Extracted records

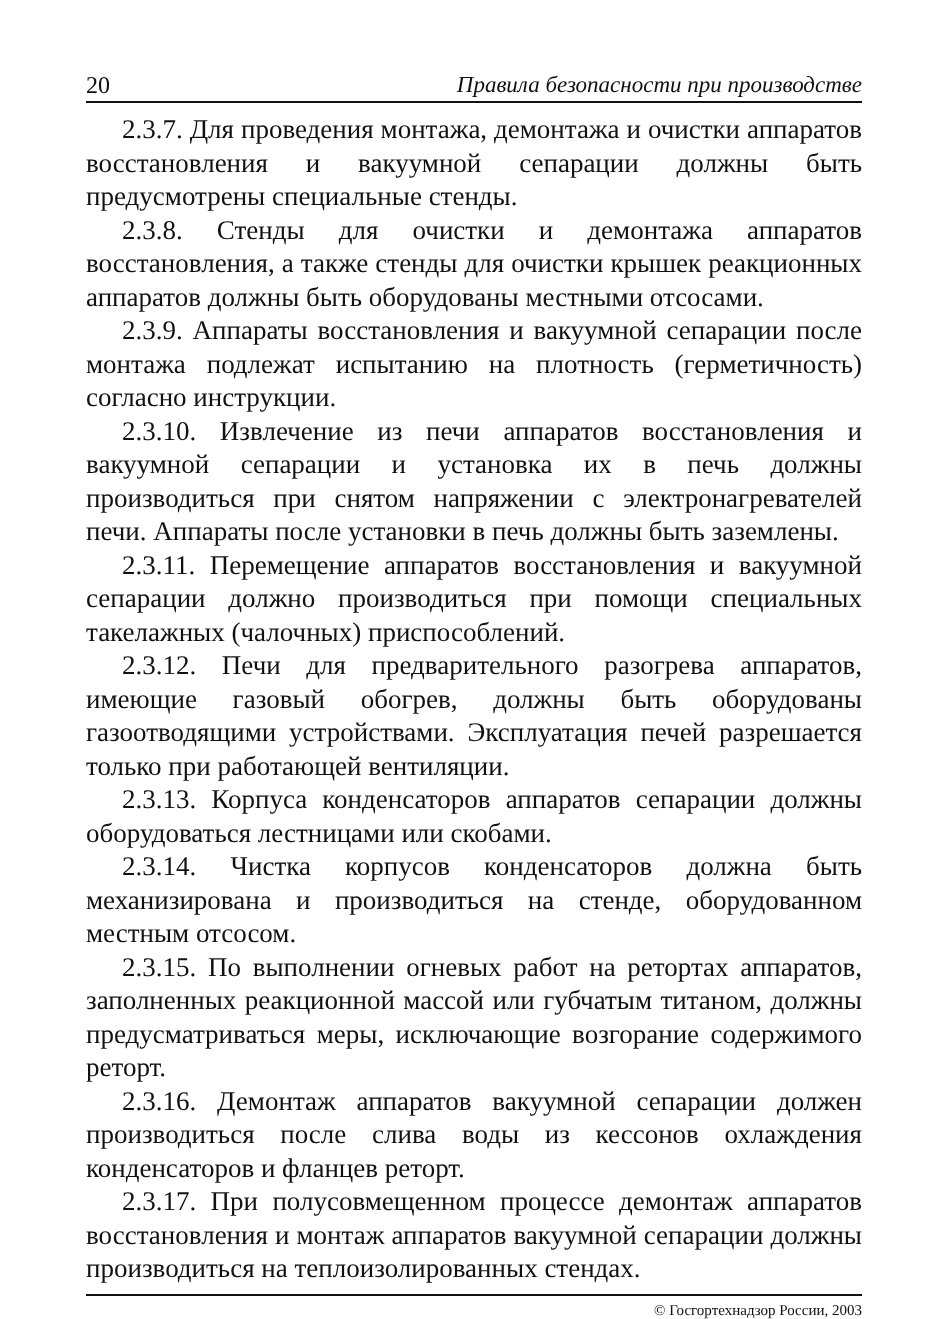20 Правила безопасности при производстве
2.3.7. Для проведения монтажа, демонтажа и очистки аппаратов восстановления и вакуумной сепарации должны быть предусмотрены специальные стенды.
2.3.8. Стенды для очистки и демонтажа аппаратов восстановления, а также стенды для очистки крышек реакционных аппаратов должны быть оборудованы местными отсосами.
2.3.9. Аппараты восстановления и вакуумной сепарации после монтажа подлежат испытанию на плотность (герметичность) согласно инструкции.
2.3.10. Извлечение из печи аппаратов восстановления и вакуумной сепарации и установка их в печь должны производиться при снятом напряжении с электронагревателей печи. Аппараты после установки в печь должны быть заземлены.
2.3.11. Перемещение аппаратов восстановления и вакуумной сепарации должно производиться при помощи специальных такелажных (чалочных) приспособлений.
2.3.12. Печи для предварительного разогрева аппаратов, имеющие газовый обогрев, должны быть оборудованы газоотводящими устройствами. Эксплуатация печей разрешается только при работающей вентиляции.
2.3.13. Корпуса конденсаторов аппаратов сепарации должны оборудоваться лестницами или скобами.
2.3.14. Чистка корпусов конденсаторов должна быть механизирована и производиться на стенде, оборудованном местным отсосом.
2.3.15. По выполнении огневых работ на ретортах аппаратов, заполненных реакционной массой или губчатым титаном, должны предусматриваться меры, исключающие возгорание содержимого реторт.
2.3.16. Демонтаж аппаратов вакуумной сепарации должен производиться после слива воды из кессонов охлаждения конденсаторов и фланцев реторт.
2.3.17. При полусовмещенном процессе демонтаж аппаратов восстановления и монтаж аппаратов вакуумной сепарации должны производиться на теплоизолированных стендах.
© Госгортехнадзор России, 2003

▸ Job
Exactly as written, print each entry, leaving all pictures out.

▸ Written answer
20 Правила безопасности при производстве
2.3.7. Для проведения монтажа, демонтажа и очистки аппаратов восстановления и вакуумной сепарации должны быть предусмотрены специальные стенды.
2.3.8. Стенды для очистки и демонтажа аппаратов восстановления, а также стенды для очистки крышек реакционных аппаратов должны быть оборудованы местными отсосами.
2.3.9. Аппараты восстановления и вакуумной сепарации после монтажа подлежат испытанию на плотность (герметичность) согласно инструкции.
2.3.10. Извлечение из печи аппаратов восстановления и вакуумной сепарации и установка их в печь должны производиться при снятом напряжении с электронагревателей печи. Аппараты после установки в печь должны быть заземлены.
2.3.11. Перемещение аппаратов восстановления и вакуумной сепарации должно производиться при помощи специальных такелажных (чалочных) приспособлений.
2.3.12. Печи для предварительного разогрева аппаратов, имеющие газовый обогрев, должны быть оборудованы газоотводящими устройствами. Эксплуатация печей разрешается только при работающей вентиляции.
2.3.13. Корпуса конденсаторов аппаратов сепарации должны оборудоваться лестницами или скобами.
2.3.14. Чистка корпусов конденсаторов должна быть механизирована и производиться на стенде, оборудованном местным отсосом.
2.3.15. По выполнении огневых работ на ретортах аппаратов, заполненных реакционной массой или губчатым титаном, должны предусматриваться меры, исключающие возгорание содержимого реторт.
2.3.16. Демонтаж аппаратов вакуумной сепарации должен производиться после слива воды из кессонов охлаждения конденсаторов и фланцев реторт.
2.3.17. При полусовмещенном процессе демонтаж аппаратов восстановления и монтаж аппаратов вакуумной сепарации должны производиться на теплоизолированных стендах.
© Госгортехнадзор России, 2003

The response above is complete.